Bathgate’s Dario Franchitti became the first Scot to claim to Indianapolis 500 wins after totally dominating the America’s Blue riband event at the 2.5-mile superspeedway.
The 36-year-old, whose win in 2007 made him the first Scot to claim victory in the all-America race since his hero Jim Clark in 1965, found himself struggling for words immediately afterwards.
“I honestly don’t know what to say,” he admitted. “This is just unbelievable. Unbelievable. Winning one Indy500 was a dream, but to win a second is beyond belief. This is just fantastic.
“I knew coming into the race that we had a fantastic race car, and the guys in pitlane did a fantastic job with every pitstop we had. I’ve won the race, but by God this win is for everyone who is part of the Target Ganassi team.”
Franchitti, who started the race from third on the grid, moved up to first before the opening lap was complete and led 93 of the opening 100 laps, such was his dominance. Apart from a brief battle with Penske’s Will Power early on, he only lost the lead briefly because others were trying alternative strategies.
Ultimately the race, like Franchitti’s 2007 victory which ended in a torrential downpour, ended under a yellow caution flag following a horrific crash involving England’s Mike Conway two laps before the scheduled 200 laps.
Conway’s Dreyer & Reinbold car rolled over the back of the Andretti car of Ryan Hunter-Reay (correct, Reay) and was catapulted into the fencing.

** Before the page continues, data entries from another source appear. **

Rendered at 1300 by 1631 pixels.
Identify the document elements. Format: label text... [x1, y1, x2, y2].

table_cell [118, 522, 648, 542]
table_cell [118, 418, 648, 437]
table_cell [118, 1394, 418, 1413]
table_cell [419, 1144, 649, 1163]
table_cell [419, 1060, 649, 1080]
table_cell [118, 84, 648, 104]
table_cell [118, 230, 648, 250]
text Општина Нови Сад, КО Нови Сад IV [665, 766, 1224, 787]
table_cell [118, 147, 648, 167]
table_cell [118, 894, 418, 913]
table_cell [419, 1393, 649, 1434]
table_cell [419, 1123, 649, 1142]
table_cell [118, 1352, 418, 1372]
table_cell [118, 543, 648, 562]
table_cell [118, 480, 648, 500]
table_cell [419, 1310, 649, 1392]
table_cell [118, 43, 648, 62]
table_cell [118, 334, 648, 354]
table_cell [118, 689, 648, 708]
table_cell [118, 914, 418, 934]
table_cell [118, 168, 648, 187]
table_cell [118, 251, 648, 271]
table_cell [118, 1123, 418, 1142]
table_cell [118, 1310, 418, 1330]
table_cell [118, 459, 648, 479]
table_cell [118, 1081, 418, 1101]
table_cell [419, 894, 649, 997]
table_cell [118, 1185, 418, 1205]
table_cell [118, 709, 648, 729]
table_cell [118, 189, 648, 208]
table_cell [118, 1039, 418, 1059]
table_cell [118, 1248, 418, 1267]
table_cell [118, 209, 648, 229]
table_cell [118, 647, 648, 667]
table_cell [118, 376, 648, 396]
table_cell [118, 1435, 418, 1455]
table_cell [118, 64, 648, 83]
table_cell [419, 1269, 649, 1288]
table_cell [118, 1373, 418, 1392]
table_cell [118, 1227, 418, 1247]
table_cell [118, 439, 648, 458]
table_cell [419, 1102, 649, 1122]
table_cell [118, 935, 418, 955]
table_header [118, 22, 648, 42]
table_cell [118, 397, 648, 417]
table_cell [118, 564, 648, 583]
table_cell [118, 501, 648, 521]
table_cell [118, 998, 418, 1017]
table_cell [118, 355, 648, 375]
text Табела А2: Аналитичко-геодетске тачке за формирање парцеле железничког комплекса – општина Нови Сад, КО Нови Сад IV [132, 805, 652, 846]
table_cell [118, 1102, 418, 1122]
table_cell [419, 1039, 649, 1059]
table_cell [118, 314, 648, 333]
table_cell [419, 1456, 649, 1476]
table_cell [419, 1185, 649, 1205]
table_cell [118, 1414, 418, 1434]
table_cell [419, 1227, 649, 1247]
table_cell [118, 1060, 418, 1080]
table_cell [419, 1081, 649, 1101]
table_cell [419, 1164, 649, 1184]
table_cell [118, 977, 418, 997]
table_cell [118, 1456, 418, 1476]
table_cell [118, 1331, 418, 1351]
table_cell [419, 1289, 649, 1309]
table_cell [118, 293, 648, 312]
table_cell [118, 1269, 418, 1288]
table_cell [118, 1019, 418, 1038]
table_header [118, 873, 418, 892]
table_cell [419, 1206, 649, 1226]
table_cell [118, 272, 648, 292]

The impact ripped the rear end off his car before it crashed back down on to the track. Conway was immediately flown to hospital with an injury to his right leg.
The cautionary yellow flag was ultimately a blessing for Franchitti, who started the final 2.5-miles marginal on fuel and who for much of the race had led the field by up to 10-seconds.
“Yeh, it was getting pretty damned tight there towards the end,” the Scot, whose second Indy500 win now sits alongside his double IndyCar championship tally, continued. “But the guys in the crew called it right. I always knew I’d get to the finish.”
Franchitti finished 0.1536s ahead of former winner Dan Wheldon. The Englishman, who was a team-mate of Franchitti’s at Andretti Green, eased his Panther into second after Brazilian Tony Kanaan was forced to pit his Andretti car for fuel from second with just four laps remaining.
“This is just a dream,” Franchitti beamed as he gulped the winner’s traditional quart of milk. “Never in my wildest dreams did I really think I’d ever win one Indy500. Now I have two. It’s brilliant, absolutely brilliant.”